> **THE TASK**
Each line below that contains the word "demonstrates" is to be counted; give only the final number.

Start of PROVIDED MATERIAL

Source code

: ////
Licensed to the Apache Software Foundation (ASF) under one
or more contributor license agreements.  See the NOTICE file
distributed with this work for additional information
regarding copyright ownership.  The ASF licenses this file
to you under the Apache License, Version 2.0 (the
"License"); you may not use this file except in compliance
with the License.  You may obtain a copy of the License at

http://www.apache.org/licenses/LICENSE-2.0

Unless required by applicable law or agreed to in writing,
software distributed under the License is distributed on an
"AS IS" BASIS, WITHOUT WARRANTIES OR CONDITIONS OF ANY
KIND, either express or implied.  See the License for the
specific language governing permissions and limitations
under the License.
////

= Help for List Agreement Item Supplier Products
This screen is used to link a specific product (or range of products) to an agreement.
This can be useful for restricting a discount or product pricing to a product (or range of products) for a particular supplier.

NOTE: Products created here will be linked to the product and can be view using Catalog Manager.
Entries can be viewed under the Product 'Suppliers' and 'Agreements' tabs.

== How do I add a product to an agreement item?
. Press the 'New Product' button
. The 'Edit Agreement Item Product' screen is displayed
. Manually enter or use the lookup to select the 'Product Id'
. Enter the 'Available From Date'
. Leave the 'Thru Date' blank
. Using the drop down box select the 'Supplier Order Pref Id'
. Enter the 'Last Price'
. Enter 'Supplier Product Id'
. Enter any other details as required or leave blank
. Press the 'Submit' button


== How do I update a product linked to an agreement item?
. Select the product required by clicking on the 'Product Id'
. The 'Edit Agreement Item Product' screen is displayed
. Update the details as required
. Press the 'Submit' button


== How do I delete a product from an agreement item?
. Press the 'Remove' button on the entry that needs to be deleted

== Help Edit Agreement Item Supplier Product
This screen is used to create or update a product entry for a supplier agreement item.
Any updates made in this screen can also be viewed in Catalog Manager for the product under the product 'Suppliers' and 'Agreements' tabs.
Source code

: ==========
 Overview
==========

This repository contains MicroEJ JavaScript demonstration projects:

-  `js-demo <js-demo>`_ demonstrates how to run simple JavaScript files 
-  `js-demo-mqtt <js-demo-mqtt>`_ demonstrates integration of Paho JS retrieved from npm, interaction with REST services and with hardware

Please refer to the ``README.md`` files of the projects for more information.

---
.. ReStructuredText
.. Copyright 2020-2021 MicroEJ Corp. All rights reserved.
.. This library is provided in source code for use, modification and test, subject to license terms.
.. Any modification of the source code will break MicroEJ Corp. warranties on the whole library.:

End of PROVIDED MATERIAL

> **WRITTEN RESPONSE**
2